Libyan detainee in Guantanamo (1961–2023)

Salem Abdul Salem Ghereby (1 March 1961 – 12 April 2023) was a citizen of Libya who was held in extrajudicial detention in the United States' Guantanamo Bay detention camps, in Cuba, from 5 May 2002, until 4 April 2016.
Joint Task Force Guantanamo counter-terrorism analysts reports that he was born on 1 March 1961, in Zliten,
Libya.

==Personal life==
According to historian Andy Worthington, the author of The Guantanamo Files, Gherebi had settled in Pakistan after fleeing Muammar Gaddafi's repressive regime in Libya. He was married to a Pakistani woman, and had fathered several children. He had worked as a teacher, teaching science at a primary school.

==Official status reviews==
Originally the Bush Presidency asserted that captives apprehended in the "war on terror" were not covered by the Geneva Conventions, and could be held indefinitely, without charge, and without an open and transparent review of the justifications for their detention. In 2004, the United States Supreme Court ruled, in Rasul v. Bush, that Guantanamo captives were entitled to being informed of the allegations justifying their detention, and were entitled to try to refute them.

===Habeas corpus===
Salem was the first Guantanamo captive to challenge whether he should have access to US Civil Courts. Human rights lawyer Stephen Yagman filed the appeal on Salem's behalf after being contacted by Salem's brother.

Justice Matz ruled against Salem but Matz's ruling was overturned on appeal by the 9th US Circuit Court of Appeals,
on 18 December 2003.

On 20 February 2007, two of the three judges on the US Court of Appeals for the DC Circuit ruled that the Military Commissions Act stripped the right to use habeas corpus from the Guantanamo captives retroactively and appeals, including Salem's, which were in process, were vacated.

===Office for the Administrative Review of Detained Enemy Combatants===

Combatant Status Review Tribunals were held in a 3x5 meter trailer where the captive sat with his hands and feet shackled to a bolt in the floor.

Following the Supreme Court's ruling the Department of Defense set up the Office for the Administrative Review of Detained Enemy Combatants.

Scholars at the Brookings Institution, led by Benjamin Wittes, listed the captives still held in Guantanamo in December 2008, according to whether their detention was justified by certain common allegations:

- Salem Abdul Salem Ghereby was listed as one of the captives who "The military alleges ... are members of Al Qaeda."
- Salem Abdul Salem Ghereby was listed as one of the captives whose "names or aliases were found on material seized in raids on Al Qaeda safehouses and facilities."
- Salem Abdul Salem Ghereby was listed as one of the captives who was an "al Qaeda operative".
- Salem Abdul Salem Ghereby was listed as one of the "82 detainees made no statement to CSRT or ARB tribunals or made statements that do not bear materially on the military's allegations against them."
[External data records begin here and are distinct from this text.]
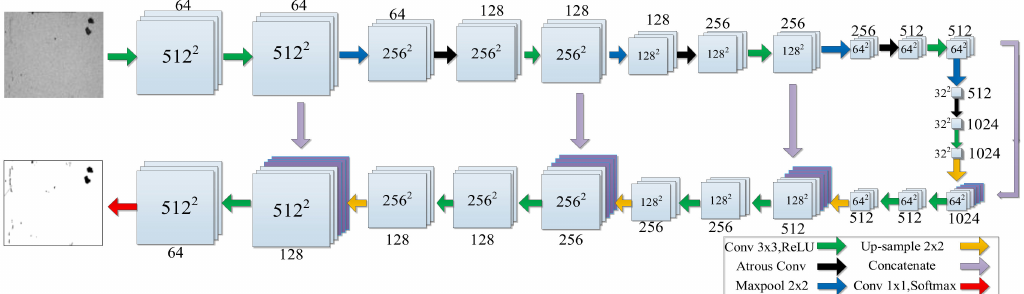
Figure 3. The architecture of the autoencoder (AE) network.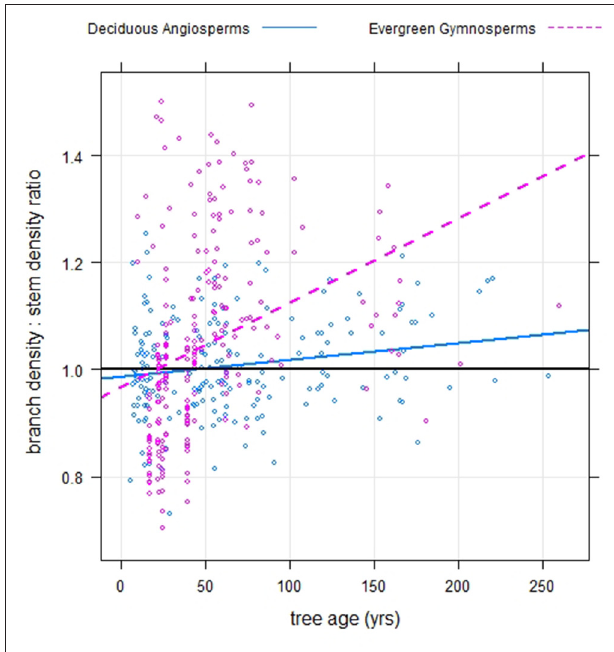
FIGURE 9 | Branch wood – stem wood basic density relationships for North American trees (circles) of different ages within two phylogenetic groupings- evergreen gymnosperms and deciduous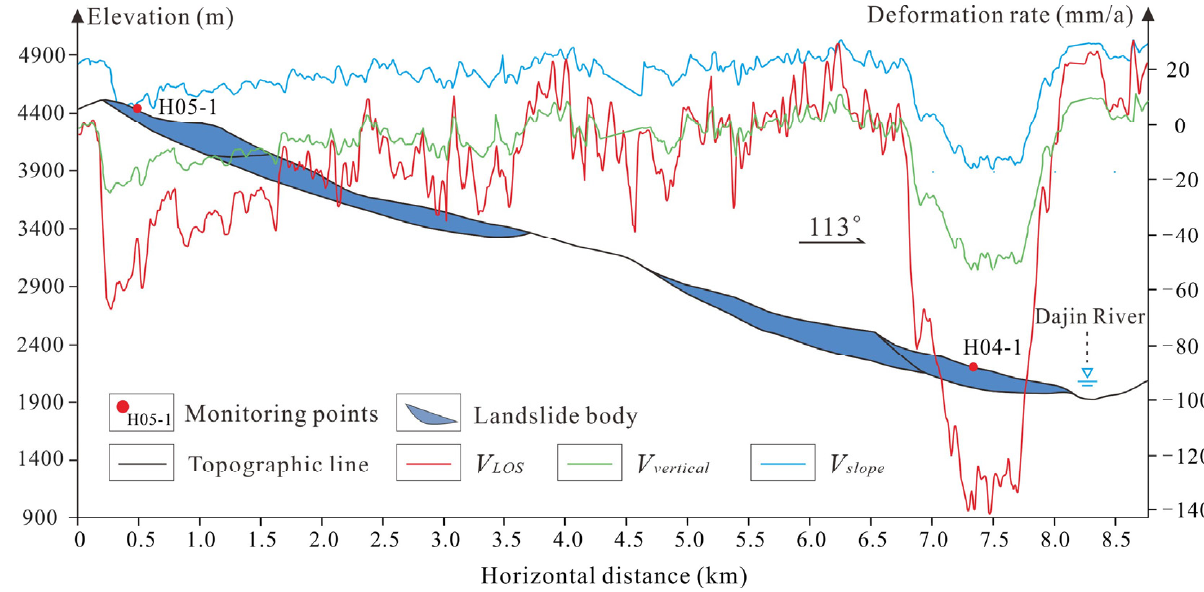
Figure 7. Deformation rate along the A ‐ A’ profile (A ‐ A’ profile in Figure 2b).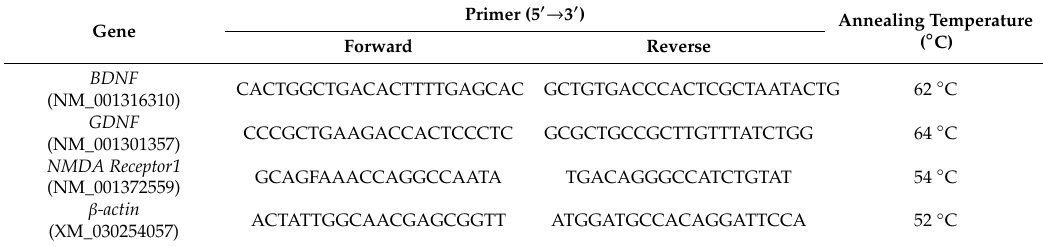
Table 2. Primer sets for real-time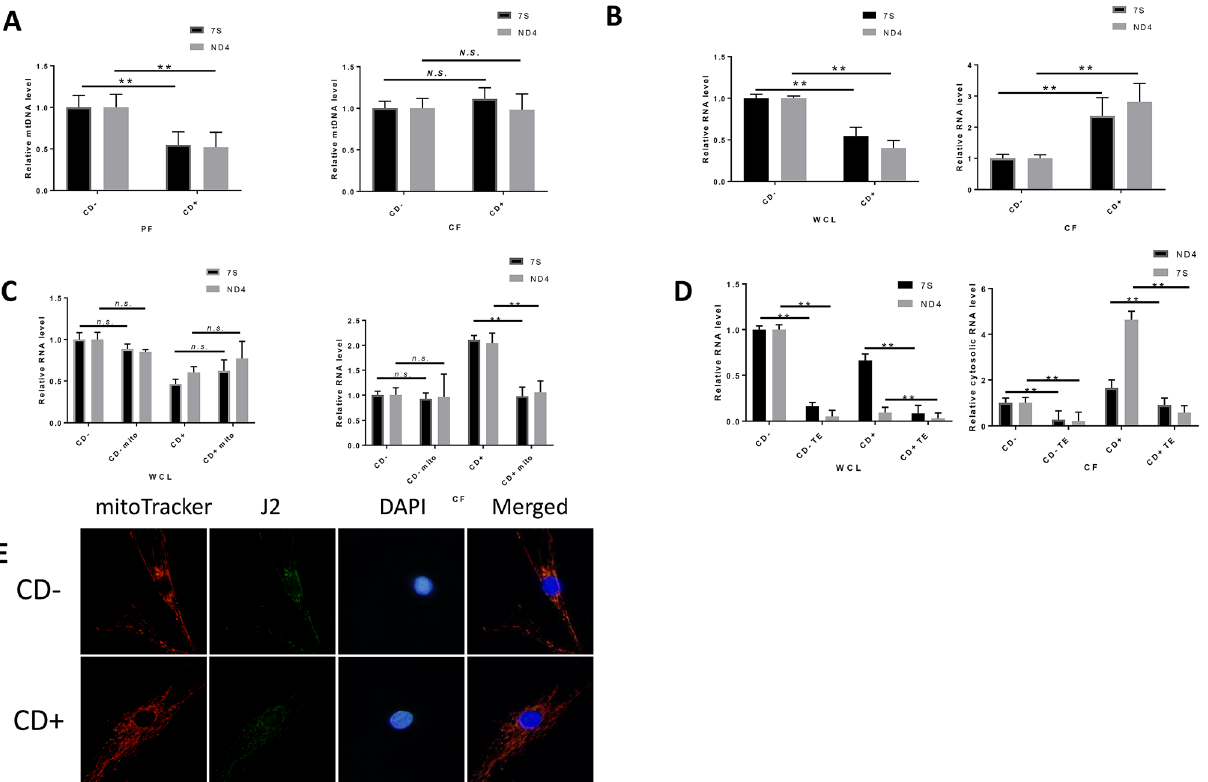
Figure 3. Higher level of mtdsRNA in the cytoplasm of CD+ keratocytes compared to in that of CD− keratocytes. ( A ) The relative level of mtDNA in the pellet fraction (PF) or cytosolic fraction (CF) measured by multiplex qPCR ( n = 3). ( B ) Relative mtRNA in whole-cell lysate (WCL) and CF of CD+/− keratocytes measured by multiplex qPCR ( n = 3). ( C ) Relative mtRNA in CF of CD+ keratocytes 24 h after 10 μM mitoTEMPO treatment ( n = 3). ( D ) Mitochondrial RNA level with/without Terminator 5 ′ -phosphate-dependent exonuclease treatment (TE) in WCL and CF ( n = 3). ( E ) Representative fluorescence image of dsRNA in CD+/− cells. mitoTracker (red), J2 foci (greed) and DAPI (blue) were merged in the right column (merged). Values are means ± SD. n.s. (not significant); *P < 0.05, **P <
===Formerly secret Joint Task Force Guantanamo assessment===
On 25 April 2011, whistleblower organization WikiLeaks published formerly secret assessments drafted by Joint Task Force Guantanamo analysts. His Joint Task Force Guantanamo assessment was 12 pages long, and was drafted on February 20, 2008. It was signed by camp commandant Rear Admiral Mark H. Buzby.
He recommended continued detention.

==Salem's legal representation==
Salem's lawyer was Duke University professor Erwin Chemerinsky. He handled Salem's writ of habeas corpus. In 2002, Chemerinsky said he received death threats for his efforts on Gherebi's behalf:
- "I've never done anything that's gotten the quantity of hate mail this has gotten."
- "I just feel it's so important for the United States to follow the law."

==Transfer to Senegal==
On 4 April 2016, Abu Bakr, and another Libyan Salem Abdul Salem Ghereby, were transferred to Senegal.
Citing his formerly secret Joint Task Force Assessment, published by the whistleblower organization WikiLeaks in April 2011, Fox News described Ghereby as someone who "has been involved in extremist activities since at least the mid-1990s."

==Death==
On 12 April 2023, Ghereby died in Libya after suffering from motor neurone disease.